The BioFactory will focus on:
- reducing organic waste going to landfill;
- developing new approaches to transform and process organic waste;
- testing and innovating new processing techniques at a pilot manufacturing scale, enabling industry to de-risk future investments in biomanufacturing;
- transforming biomass and biosolid waste into valuable outputs including feeds, nutrition, fertilisers and biomaterials, contributing to a waste-minimising circular economy;
- creating new products and alternatives to petrochemical derived products;
- transforming under-utilised marine biomass into bioproduct; and
- building long-term collaborative partnerships with the agriculture, food, water, and other adjacent industries.
Deakin will provide advanced biomanufacturing capability to convert organic waste, which will link into RMIT’s expanded facilities for food, water, and biosolids processing. Monash University will then provide product, process quality, and analysis.
Deakin vice-chancellor professor Iain Martin said the university was proud to play an integral role in positioning Victoria as an innovation leader in industry-focussed solutions for the processing of organic waste.

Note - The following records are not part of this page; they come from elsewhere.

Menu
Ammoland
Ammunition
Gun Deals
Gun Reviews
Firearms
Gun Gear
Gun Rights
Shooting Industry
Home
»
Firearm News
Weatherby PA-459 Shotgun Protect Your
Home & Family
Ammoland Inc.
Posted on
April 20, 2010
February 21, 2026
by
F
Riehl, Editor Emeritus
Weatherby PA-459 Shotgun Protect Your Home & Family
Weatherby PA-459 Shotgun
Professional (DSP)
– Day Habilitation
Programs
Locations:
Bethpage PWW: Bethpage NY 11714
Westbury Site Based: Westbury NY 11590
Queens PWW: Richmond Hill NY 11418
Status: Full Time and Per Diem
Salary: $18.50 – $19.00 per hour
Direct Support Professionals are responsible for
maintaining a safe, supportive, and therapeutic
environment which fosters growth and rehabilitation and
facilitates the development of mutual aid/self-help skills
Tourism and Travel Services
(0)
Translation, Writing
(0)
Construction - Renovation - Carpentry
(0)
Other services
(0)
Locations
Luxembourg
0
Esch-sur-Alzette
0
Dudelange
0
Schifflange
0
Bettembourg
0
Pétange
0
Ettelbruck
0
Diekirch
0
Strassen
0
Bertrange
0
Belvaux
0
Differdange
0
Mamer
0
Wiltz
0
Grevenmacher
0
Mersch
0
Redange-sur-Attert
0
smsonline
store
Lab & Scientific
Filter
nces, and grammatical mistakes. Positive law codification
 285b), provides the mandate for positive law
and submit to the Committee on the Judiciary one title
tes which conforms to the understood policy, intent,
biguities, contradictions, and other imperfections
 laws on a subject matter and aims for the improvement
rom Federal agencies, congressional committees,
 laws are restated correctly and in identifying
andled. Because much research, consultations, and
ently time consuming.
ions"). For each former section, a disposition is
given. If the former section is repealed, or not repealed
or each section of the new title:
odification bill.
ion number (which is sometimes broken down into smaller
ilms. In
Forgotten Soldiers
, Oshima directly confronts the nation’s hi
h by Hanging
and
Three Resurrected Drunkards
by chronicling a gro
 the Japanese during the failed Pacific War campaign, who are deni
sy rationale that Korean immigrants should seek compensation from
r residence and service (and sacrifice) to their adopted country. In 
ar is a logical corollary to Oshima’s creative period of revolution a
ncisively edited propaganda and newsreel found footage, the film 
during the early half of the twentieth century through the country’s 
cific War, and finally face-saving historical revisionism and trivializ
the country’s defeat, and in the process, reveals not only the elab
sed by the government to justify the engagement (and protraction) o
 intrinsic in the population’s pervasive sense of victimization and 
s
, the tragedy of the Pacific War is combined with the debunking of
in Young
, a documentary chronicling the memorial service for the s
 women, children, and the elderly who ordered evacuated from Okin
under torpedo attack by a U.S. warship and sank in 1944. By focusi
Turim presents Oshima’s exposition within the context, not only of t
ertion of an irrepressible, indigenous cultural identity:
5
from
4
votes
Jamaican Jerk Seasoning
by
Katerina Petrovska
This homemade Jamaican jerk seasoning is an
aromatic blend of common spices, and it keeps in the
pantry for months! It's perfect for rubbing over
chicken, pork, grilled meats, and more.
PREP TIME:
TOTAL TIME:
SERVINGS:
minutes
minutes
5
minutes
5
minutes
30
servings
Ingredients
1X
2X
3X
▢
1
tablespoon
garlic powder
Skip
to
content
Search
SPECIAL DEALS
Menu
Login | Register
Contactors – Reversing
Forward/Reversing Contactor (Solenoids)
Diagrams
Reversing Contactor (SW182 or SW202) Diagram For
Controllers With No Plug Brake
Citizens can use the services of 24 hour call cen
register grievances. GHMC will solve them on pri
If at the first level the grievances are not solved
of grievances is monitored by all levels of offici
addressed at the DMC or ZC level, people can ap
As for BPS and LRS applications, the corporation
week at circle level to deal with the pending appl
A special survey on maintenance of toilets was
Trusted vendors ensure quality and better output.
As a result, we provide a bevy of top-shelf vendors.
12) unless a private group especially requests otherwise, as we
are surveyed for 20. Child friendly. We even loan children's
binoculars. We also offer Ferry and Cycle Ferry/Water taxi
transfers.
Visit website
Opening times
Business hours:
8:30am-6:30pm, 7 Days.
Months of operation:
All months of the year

“This is a significant partnership between three universities who are working closely with industry partners to deliver new waste and recycling solutions - an important step towards establishing a multi-billion-dollar bioeconomy for Victoria,” Martin said.
Deputy vice-chancellor research and Alfred Deakin professor Julie Owens said the project confirmed the university’s commitment to building Victoria’s circular economy through piloting recycling solutions and helping industry to create new business models that successfully address and release the full product lifecycle.
“Deakin is a leader in this area. We have a proven track record in engaging with industry and bringing together leading researchers across different disciplines to generate sustainable processes, products and waste solutions for our industry partners and communities,” Owens said.
More than 15 industry partners have already expressed interest in utilising the new capability.